Das Musizieren von Kindern ist in der Regel zu dulden
Es kam zum Streit zwischen den Eigentümern zweier benachbarter freistehender Einfamilienhäuser. In einem wohnte ein kinderloses Ehepaar, im anderen eine Familie mit vier minderjährigen Kindern.
Das Ehepaar beschwerte sich darüber, dass die Nachbarskinder regelmäßig Musik machen, konkret Schlagzeug, Tenorhorn und Saxofon spielen. Dabei würden die Ruhezeiten nicht eingehalten und die Lautstärke erreiche regelmäßig Werte von deutlich über 55 dB, teilweise bis zu 70 dB. Die Nachbarn fühlten sich durch den Musiklärm in der Nutzung ihres Grundstücks wesentlich beeinträchtigt wird. Sie verlangten Unterlassung.
Die Eltern der musizierenden Kinder bestritten das Ausmaß und die Zeiten der Lärmbelästigung. Sie entgegneten, während des Musizierens seien Türen und Fenster stets geschlossen.

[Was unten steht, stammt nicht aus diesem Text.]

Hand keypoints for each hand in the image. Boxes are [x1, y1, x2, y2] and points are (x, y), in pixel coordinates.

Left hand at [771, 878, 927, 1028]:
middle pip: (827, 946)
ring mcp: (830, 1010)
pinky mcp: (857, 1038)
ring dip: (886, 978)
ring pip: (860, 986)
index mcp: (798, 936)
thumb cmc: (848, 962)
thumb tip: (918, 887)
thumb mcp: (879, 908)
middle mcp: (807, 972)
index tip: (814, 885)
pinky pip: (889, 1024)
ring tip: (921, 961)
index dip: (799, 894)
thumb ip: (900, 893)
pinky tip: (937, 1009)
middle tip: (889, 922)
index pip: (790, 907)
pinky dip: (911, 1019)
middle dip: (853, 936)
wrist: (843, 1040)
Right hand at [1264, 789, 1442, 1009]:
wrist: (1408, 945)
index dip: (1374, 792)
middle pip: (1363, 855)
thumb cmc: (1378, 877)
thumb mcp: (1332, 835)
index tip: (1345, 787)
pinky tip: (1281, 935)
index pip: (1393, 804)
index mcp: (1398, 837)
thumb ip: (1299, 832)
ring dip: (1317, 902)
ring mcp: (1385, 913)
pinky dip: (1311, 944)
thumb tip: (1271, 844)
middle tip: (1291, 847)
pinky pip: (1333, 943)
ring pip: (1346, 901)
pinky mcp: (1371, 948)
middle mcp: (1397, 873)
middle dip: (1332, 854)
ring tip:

Das Amtsgericht München räumte in seiner Entscheidung dem Musizieren der Kinder den Vorrang ein. Begründung: Musik ist kein Lärm.
Das Gericht wertete vorgelegten Lärmprotokolle der Nachbarn aus. In einem Zeitraum von mehr als zwei Jahren waren lediglich fünf relevante Verstöße notiert worden. Musizieren in den Ruhezeiten (z. B. mittags) ist somit nicht die Regel.
In den festgestellten Lärmspitzen berücksichtigte das Gericht, dass der Lärm von minderjährigen Kinder verursacht wurde. Dieser wird von Gesetzes wegen grundsätzlich privilegiert. Es gilt als sozialadäquat, dass Kinder Lärm machen.
Das Interesse der Kinder am Musizieren hat Vorrang. Denn die gesunde Entwicklung junger Menschen steht unter dem besonderen Schutz und liegt im besonderen Interesse des Staates (Art. 6 GG). Dies überwiegt das Ruhebedürfnis der Nachbarn.
Zwar wurde die Lärmbelästigung nicht durch ein Sachverständigengutachten festgestellt. Der zuständige Richter machte sich aber in einem Ortstermin ein Bild. Dabei war insbesondere das Schlagzeug durch die geschlossenen Fenster zu hören. Der Geräuschpegel war nach Auffassung des Gerichts nicht unzumutbar.
Musik, so das Gericht, ist „nur dann als Lärm zu klassifizieren, wenn jemand absichtlich den Vorgang des Musizierens in eine bloße Produktion von Geräuschen pervertiert“.
AG München, Urteil vom 16. 6. 2017, 171 C 14312/16; n. rk.